Web site takes online search terms and invites visitors to collaborate in turning them into group art. Images: SwarmSketch's collective improv

2 min read
About three months ago, Peter Edmunds, a 22-year-old communications student at the University of Canberra, in Australia, began a Web site called SwarmSketch with the idea of producing a sketch of "the collective consciousness" every week.

Edmunds' Web site randomly selects one of the most popular search terms from a couple of major search engines and uses that word or phrase as the topic for a collaborative drawing project for the week. Anyone who wants to can peek at the latest stage of a drawing, add a tiny bit to it (about an inch's worth, if you draw a straight line) and even erase other people's lines, or at least vote to lighten them. Best of all, you can watch an animated version showing how the picture has evolved.

The first collective drawing, back in early September, was "Shark Attack." People from around the world contributed to it, but the picture hardly changed. In its final form, composed of only 90 lines, it looked like a child's drawing of a shark chomping one person's arm while the limbs of another floated nearby.

It wasn't until early October that the swarming really began. For the drawing "Low Fat," there were more than 400 lines on the canvas by week's end. Contributors became bolder. Some ventured to the edge of the page. Some made meaningless marks. The drawing started with a pot and spoon and the letters SKI, which evolved into SKIM, then SKIM ME, then SKIM MILK. But by the end, the letters didn't matter. They became ever fainter, until they had almost been upstaged by mysterious squiggles. The pot and the spoon both survived intact.

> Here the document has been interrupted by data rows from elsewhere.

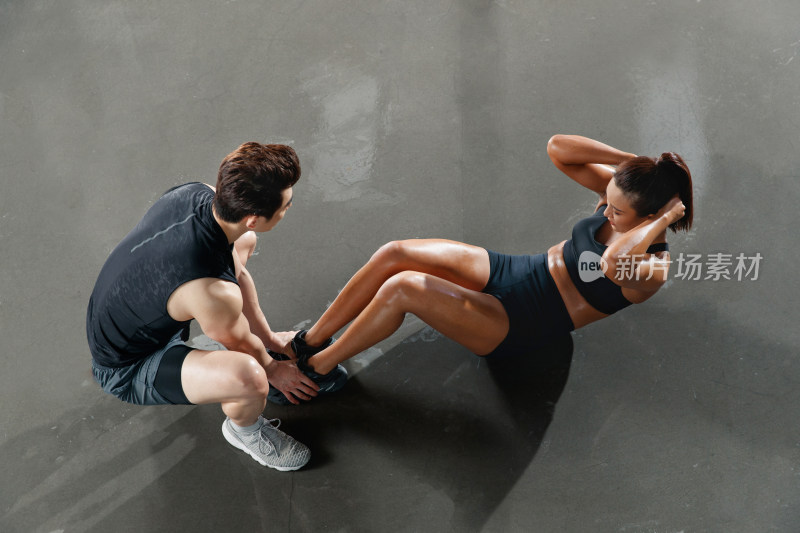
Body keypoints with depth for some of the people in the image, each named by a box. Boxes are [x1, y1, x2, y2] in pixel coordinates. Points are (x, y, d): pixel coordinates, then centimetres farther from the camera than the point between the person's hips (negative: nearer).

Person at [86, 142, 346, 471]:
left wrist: (269, 338, 13)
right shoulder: (214, 292, -40)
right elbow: (243, 344, -16)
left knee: (244, 244, 13)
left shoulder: (198, 193, -17)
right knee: (249, 377, -35)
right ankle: (244, 430, 2)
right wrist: (273, 371, 7)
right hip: (127, 369, -8)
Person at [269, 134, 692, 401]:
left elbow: (614, 262, -46)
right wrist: (626, 158, -15)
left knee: (403, 287, -26)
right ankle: (310, 340, 3)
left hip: (517, 327, -7)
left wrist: (666, 218, -32)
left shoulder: (653, 268, -22)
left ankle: (315, 368, -3)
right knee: (393, 254, -14)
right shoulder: (617, 188, -3)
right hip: (508, 271, 7)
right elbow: (557, 148, -8)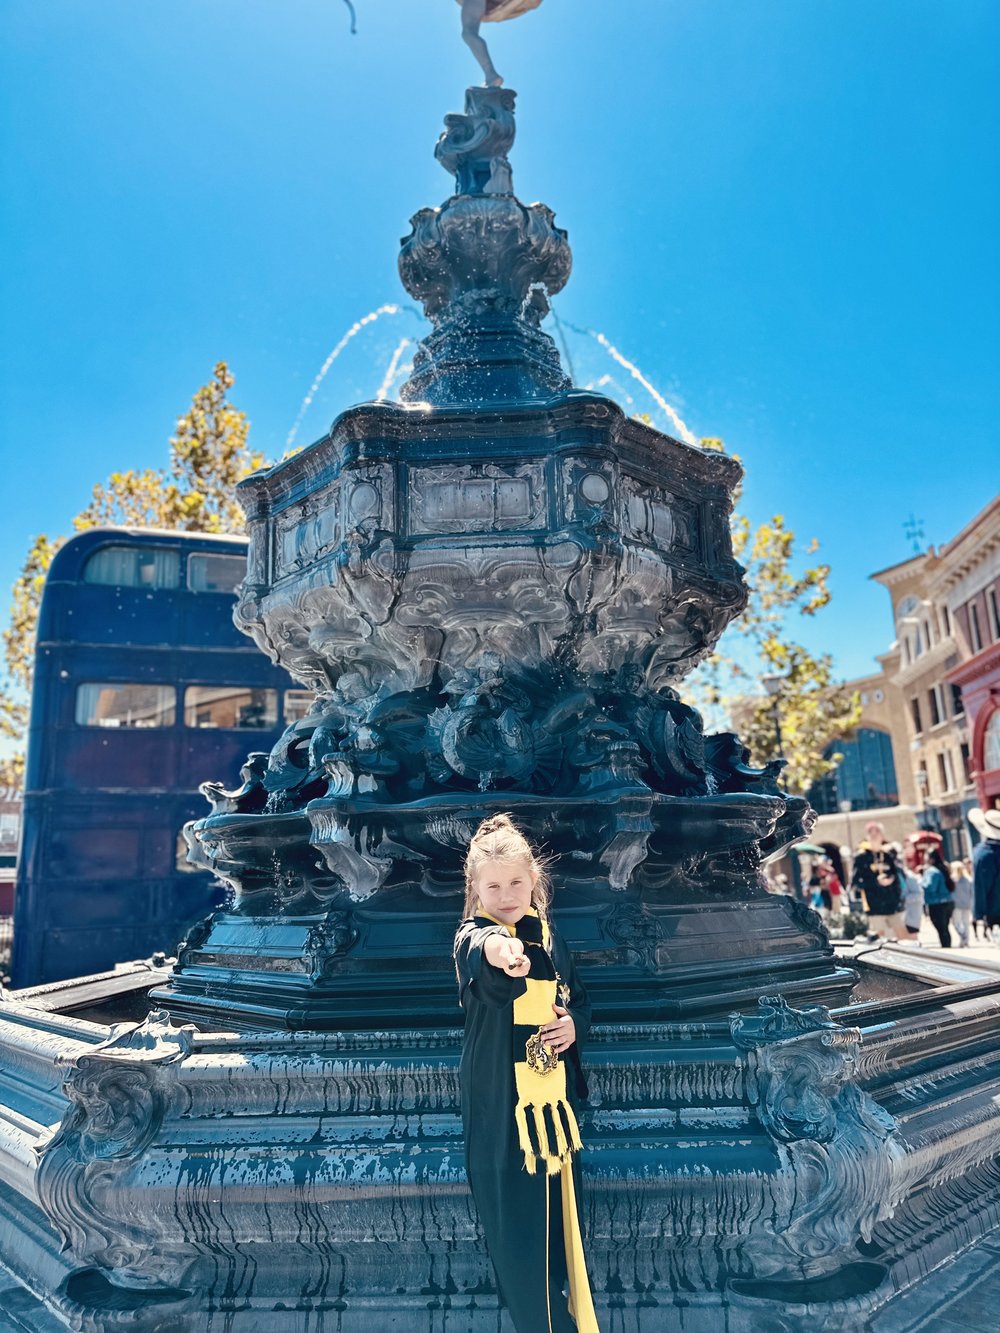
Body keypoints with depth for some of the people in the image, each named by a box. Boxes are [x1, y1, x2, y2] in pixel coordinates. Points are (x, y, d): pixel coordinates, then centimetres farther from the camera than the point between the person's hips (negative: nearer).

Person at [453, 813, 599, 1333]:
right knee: (514, 1216, -2)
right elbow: (481, 952, -43)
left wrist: (575, 1022, -7)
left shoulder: (548, 934, 3)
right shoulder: (471, 937, -16)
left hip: (554, 1092, 6)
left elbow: (578, 998, 15)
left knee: (560, 1209, 19)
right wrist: (498, 950, -67)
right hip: (501, 1098, -6)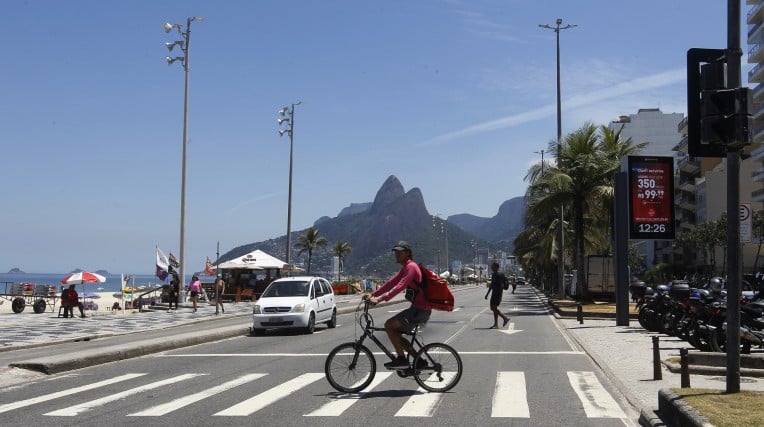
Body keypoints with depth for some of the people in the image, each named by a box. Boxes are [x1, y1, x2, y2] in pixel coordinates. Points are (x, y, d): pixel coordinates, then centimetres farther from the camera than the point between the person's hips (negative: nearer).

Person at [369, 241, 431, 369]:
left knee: (389, 325, -15)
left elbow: (400, 286, -27)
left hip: (420, 310, -10)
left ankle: (402, 359, -11)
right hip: (417, 308, 10)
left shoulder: (411, 267, -14)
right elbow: (391, 282, 15)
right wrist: (373, 295, 6)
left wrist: (381, 298, -34)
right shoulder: (405, 268, 18)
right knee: (395, 333, 11)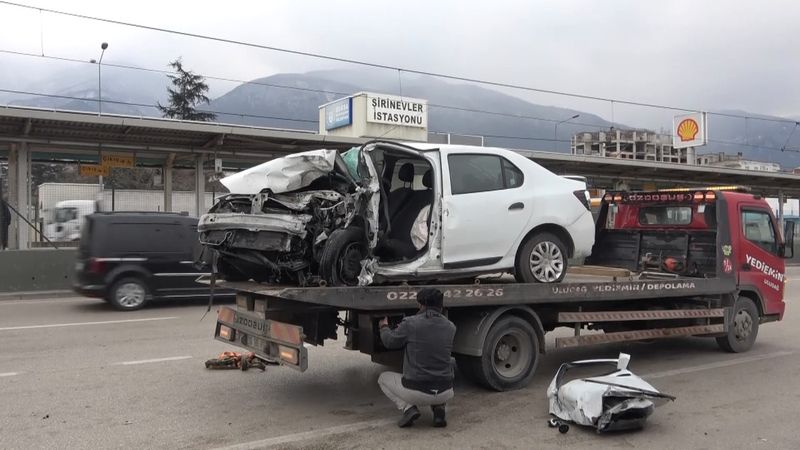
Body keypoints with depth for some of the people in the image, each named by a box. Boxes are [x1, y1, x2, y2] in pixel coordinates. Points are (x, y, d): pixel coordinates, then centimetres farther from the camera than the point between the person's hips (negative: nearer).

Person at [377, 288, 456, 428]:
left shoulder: (410, 323, -11)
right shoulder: (450, 327, 2)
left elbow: (390, 342, 6)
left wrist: (384, 327, 30)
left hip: (416, 392, -3)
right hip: (445, 393, 3)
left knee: (383, 378, 26)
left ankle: (408, 408, 2)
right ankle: (439, 408, 14)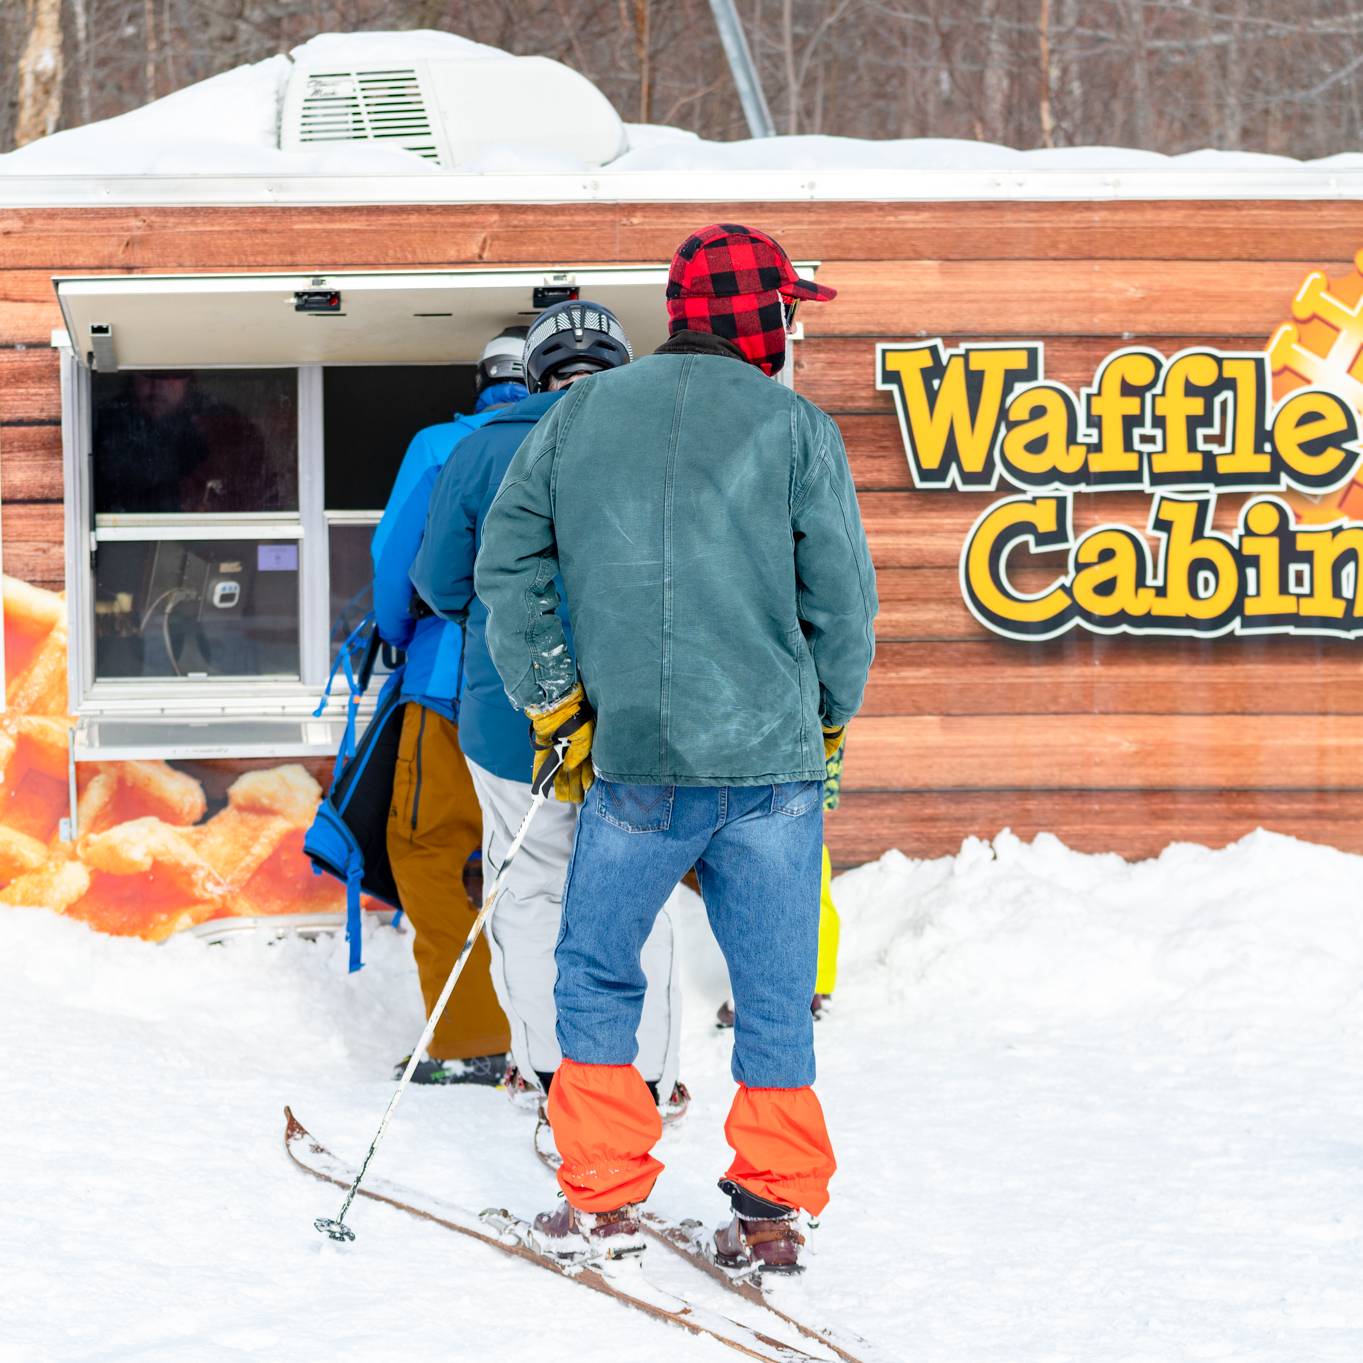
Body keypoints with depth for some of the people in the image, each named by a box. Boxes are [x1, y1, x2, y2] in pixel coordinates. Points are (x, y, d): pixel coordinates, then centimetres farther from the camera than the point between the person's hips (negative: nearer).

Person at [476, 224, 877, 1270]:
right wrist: (828, 720, 14)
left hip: (633, 760, 1)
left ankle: (603, 1200, 11)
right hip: (772, 758, -1)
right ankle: (773, 1211, 8)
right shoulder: (796, 428, -1)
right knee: (774, 987, 7)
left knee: (597, 969, 14)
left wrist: (555, 707, 14)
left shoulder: (578, 416, 7)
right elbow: (843, 597, -1)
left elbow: (506, 565, 9)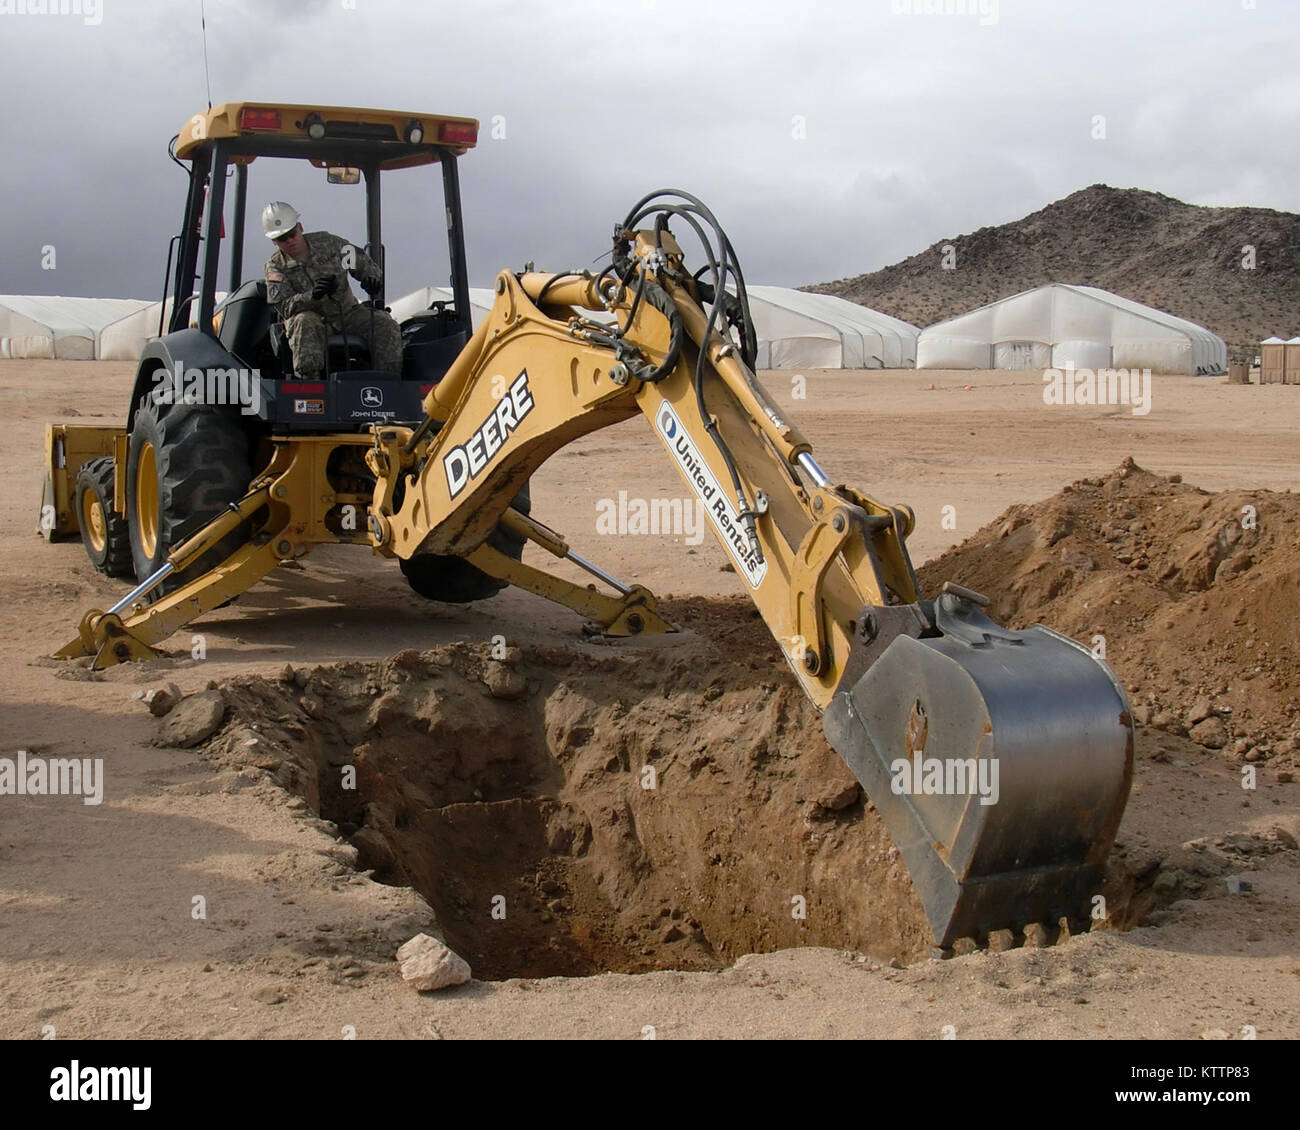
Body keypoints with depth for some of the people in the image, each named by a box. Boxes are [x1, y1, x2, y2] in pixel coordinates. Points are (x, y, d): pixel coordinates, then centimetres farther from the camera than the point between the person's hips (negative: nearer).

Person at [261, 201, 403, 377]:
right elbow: (284, 307, -14)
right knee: (305, 321, -37)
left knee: (385, 324, -21)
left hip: (348, 313, 2)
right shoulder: (275, 267, -1)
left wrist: (372, 277, -16)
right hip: (314, 319, -2)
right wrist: (312, 295, -33)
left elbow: (362, 262, 9)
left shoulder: (327, 242, 4)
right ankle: (307, 378, -43)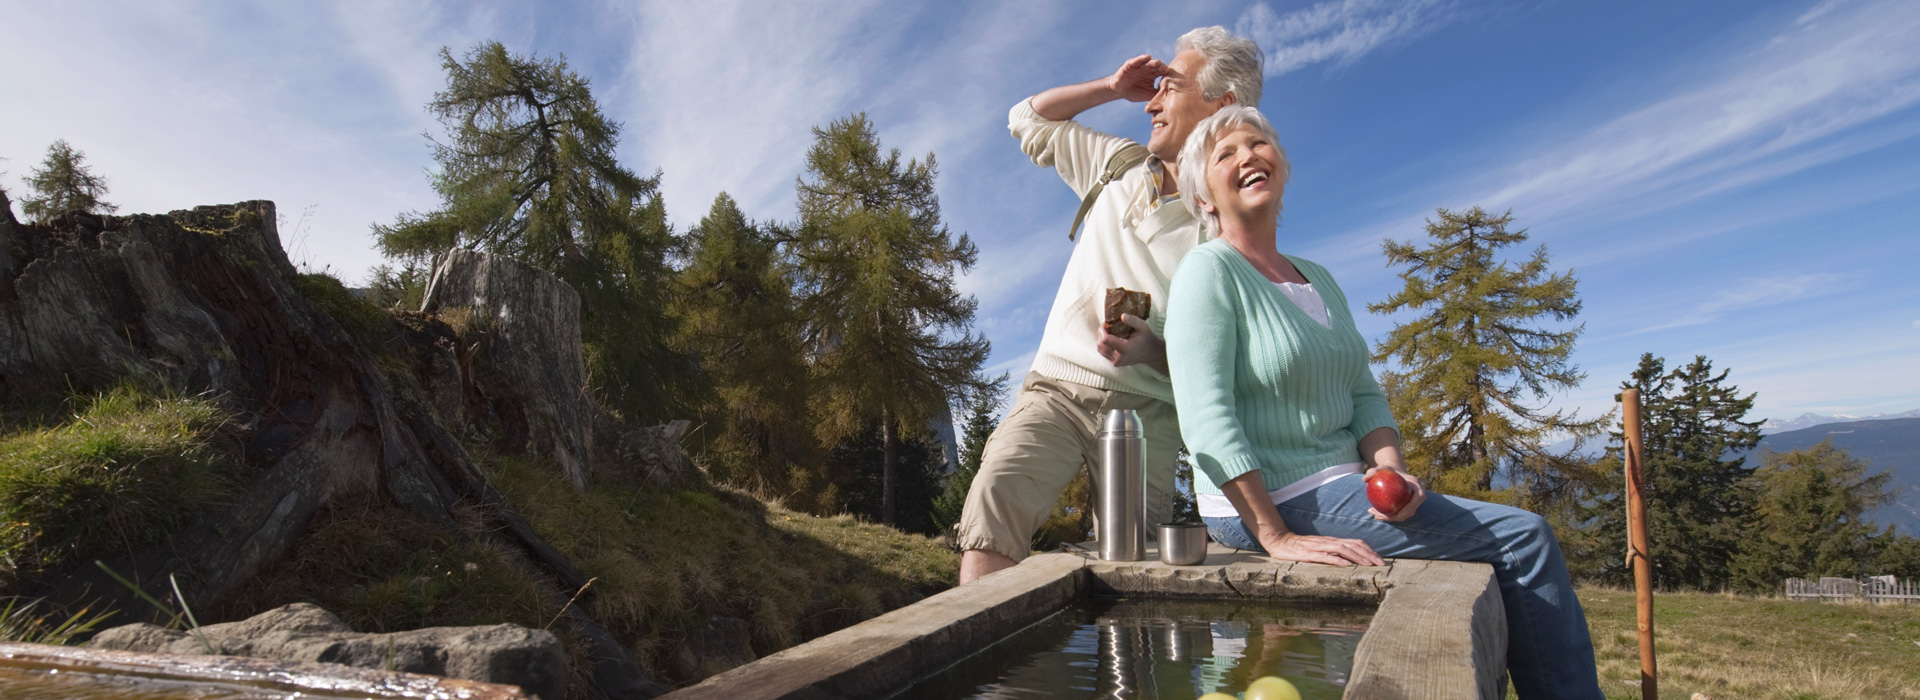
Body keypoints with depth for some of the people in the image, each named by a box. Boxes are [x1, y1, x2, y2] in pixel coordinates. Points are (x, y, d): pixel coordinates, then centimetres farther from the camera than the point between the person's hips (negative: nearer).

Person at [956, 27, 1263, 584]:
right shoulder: (1119, 164, 16)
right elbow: (1028, 120, 27)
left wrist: (1154, 352, -20)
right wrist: (1112, 87, 17)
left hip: (1146, 412, -2)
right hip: (1056, 389, 3)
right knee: (997, 491, -25)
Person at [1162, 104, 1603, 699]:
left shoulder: (1318, 279, 15)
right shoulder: (1210, 270, -11)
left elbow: (1363, 395, 11)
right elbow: (1206, 418, -20)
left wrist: (1390, 469, -8)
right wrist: (1278, 538, -23)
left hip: (1335, 489, 8)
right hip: (1267, 505, -8)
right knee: (1524, 537, -6)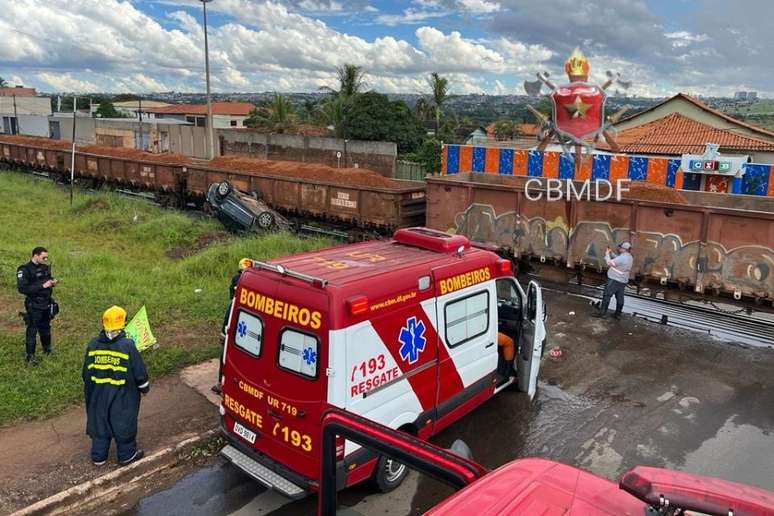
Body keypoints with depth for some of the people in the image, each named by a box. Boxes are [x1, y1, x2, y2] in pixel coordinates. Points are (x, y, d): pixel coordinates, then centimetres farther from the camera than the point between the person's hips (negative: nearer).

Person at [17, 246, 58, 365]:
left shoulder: (45, 267, 6)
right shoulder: (24, 270, -15)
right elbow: (22, 288, -22)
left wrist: (52, 282, -2)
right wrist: (42, 286, -24)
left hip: (47, 303, 6)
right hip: (34, 305, -6)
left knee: (45, 327, 20)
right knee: (32, 330, 0)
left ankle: (47, 348, 38)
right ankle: (30, 356, 9)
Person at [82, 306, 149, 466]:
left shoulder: (93, 345, -8)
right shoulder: (128, 346, -21)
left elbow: (86, 374, 4)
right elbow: (140, 373, -13)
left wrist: (89, 390, 21)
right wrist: (145, 388, 5)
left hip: (98, 395, 4)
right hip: (122, 395, -4)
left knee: (99, 422, 20)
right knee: (124, 423, 14)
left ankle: (98, 456, 33)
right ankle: (127, 455, 29)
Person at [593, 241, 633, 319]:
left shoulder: (622, 257, -23)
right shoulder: (629, 257, 7)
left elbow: (609, 263, -21)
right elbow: (617, 259, 18)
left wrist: (607, 254, -6)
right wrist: (611, 253, 9)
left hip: (615, 280, -9)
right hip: (623, 281, 9)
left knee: (607, 296, -2)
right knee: (620, 297, 12)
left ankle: (602, 312, 1)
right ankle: (618, 314, 18)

Edmunds said one of his favorites on the site is the "Faces of Meth" sketch. "I have no idea how 1,200 people agreed that the face should be looking into the distance at three-quarter perspective," he said in an e-mail message. He said he also likes "Python Eating Alligator," partly because "the sketch seems to be the wrong way around--an alligator eating a python."

Apparently, the collective consciousness is quite literal-minded. Almost all of the drawings begin with something figurative in the middle. And no matter how much scribbling and erasing there is along the way, the central figure usually remains. "The basic outline of the sketch becomes clear in the first few hundred lines," Edmunds said, and "it's hard for the users after that to change the direction of the image."

The site is now so popular that the drawing topic is changed not weekly but whenever 1,000 lines have been recorded. At last, the name SwarmSketch, which Edmunds called an "exercise in alliteration," has been justified. People from all over the world buzz and worry over one little canvas, adding to it, subtracting from it and building it like ants. You can see what the masses really draw like when they draw together.